Condemnations of the arrests continued to pour in over the weekend from the countries whose officials had attended the meeting and beyond. In a statement on Friday, Germany’s Federal Government Commissioner for Human Rights Policy and Humanitarian Assistance at the Federal Foreign Office said she was “appalled” at the arrests and said, “There is obviously a direct connection between these arrests and the visit by a group of ambassadors, including the German Ambassador. I condemn this escalation in the way of dealing with Egyptian civil society in the strongest terms.”

Canada’s Foreign Ministry also criticized the arrests and said human rights workers “must be allowed to work without fear of arrest or reprisals.” Meanwhile, Sweden’s foreign minister posted on Twitter: “Deplore escalating attacks on human rights in Egypt…Human rights and fundamental freedoms are essential in EU–Egypt relations and must be respected.” Italy also called for the release of the three men as well as that of Patrick George Zaki, EIPR’s gender rights researcher who was arrested upon his return to Cairo in February from studying abroad in Bologna. 

Argentina’s foreign ministry said the arrests were “incompatible with the rule of law and international standards” and echoed an earlier statement by the United Nations High Commissioner for Human Rights, which labeled the arrests “part of a broader pattern of intimidating organizations defending human rights and of the use of counter-terrorism and national security legislation to silence dissent.” The chairperson of the UN Committee Against Torture also characterized the arrests as “very disturbing.”

In the United States, the deputy spokesperson for the Secretary of State also expressed “concern” over the arrests. “We urge the government of Egypt to release those detained and to respect fundamental freedoms of expression and association,” he wrote.

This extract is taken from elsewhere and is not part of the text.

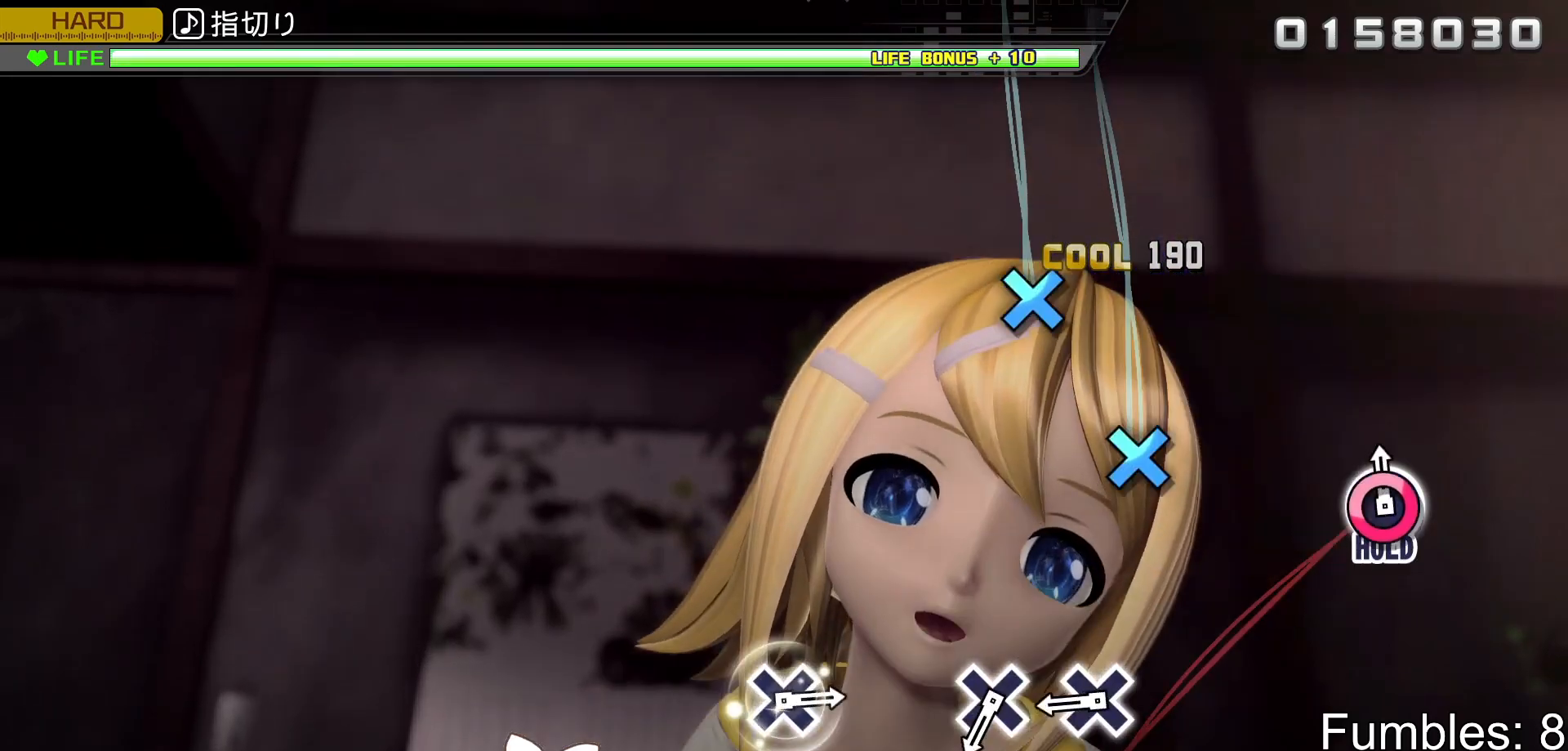
{"buttons": ["R2"], "left_stick": "center", "right_stick": "center", "events": [[17, "CIRCLE", "down"], [50, "R2", "down"], [217, "CIRCLE", "up"], [217, "L2", "up"], [367, "CROSS", "down"], [467, "CROSS", "up"]]}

This followed statements by multiple US lawmakers condemning the crackdown, including Vermont senator and former Democratic presidential candidate Bernie Sanders who called the arrests “an outrage” and said, “The incoming administration must make it clear to Egypt and all countries that, once again, the United States will support democracy, not dictatorship.” Meanwhile, two US officials who have been shortlisted for Secretary of State in the incoming Biden administration, Delaware Senator Chris Coons and Biden campaign foreign policy adviser Antony Blinken, have also criticized the crackdown.

All three detained EIPR members were added to Case 855/2020, which includes other defendants such as lawyers Mahienour al-Massry, Amr Imam, and Mohamed al-Baqer, as well as journalists Solafa Magdy and Islam al-Koulhy, blogger Mohamed Oxygen and political science professor Hazem Hosny.

Founded in 2002, EIPR uses research, documentation, legal aid, strategic litigation and advocacy in its work on civil liberties, economic and social rights and criminal justice. Over the past several years they have worked on a number of issues in Egypt, including the prison conditions amid the COVID-19 pandemic, increasing use of the death penalty, crackdowns on the LGBTQ community, foreign debt, and sectarian violence.